Between the crs attribute and transform the georeferencing of a raster dataset is described and the dataset can compared to other GIS datasets.
在crs属性和transform之间,描述了栅格数据集的地理参考,并且可以将该数据集与其他GIS数据集进行比较。

Reading raster data

Data from a raster band can be accessed by the band’s index number. Following the GDAL convention, bands are indexed from 1.
栅格波段的数据可以通过波段的索引号来访问。按照GDAL惯例,波段从1开始索引。

dataset.indexes
# out:(1, 2, 3)
band1 = dataset.read(1) 
print(band1.shape)
# out:(10980, 10980)
# 可以单波段读取也可以所有波段一起读取
array = dataset.read()
print(array.shape)
# out:(3, 10980, 10980)

The read() method returns a Numpy N-D array.
read()方法返回一个Numpy N-D数组。

band1

array([[ 312,  292,  310, ..., 1102, 1102, 1112],
       [ 292,  293,  310, ..., 1124, 1136, 1132],
       [ 334,  322,  307, ..., 1116, 1102, 1126],
       ...,
       [ 593,  505,  698, ...,  585,  583,  580],
       [ 637,  580,  641, ...,  611,  578,  585],
       [ 687,  491,  595, ...,  604,  571,  582]], dtype=uint16)

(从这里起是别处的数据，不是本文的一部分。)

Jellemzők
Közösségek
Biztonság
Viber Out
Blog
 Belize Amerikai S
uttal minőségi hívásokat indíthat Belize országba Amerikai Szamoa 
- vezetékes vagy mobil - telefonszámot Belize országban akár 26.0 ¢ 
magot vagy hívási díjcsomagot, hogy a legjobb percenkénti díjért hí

Values from the array can be addressed by their row, column index.
数组中的值可以通过它们的行、列索引来寻址。

band1[dataset.height // 2, dataset.width // 2]
# out:817

Spatial indexing

Datasets have an index() method for getting the array indices corresponding to points in georeferenced space. To get the value for the pixel 100 kilometers east and 50 kilometers south of the dataset’s upper left corner, do the following.
数据集有一个index()方法,用于获取与地理参考空间中的点相对应的数组索引。就是,用空间坐标(x,y),来获取数组中对应位置[row,col]用空间坐标来获取数组位置要获取数据集左上角以东100公里和以南50公里处的像素值,请执行以下操作。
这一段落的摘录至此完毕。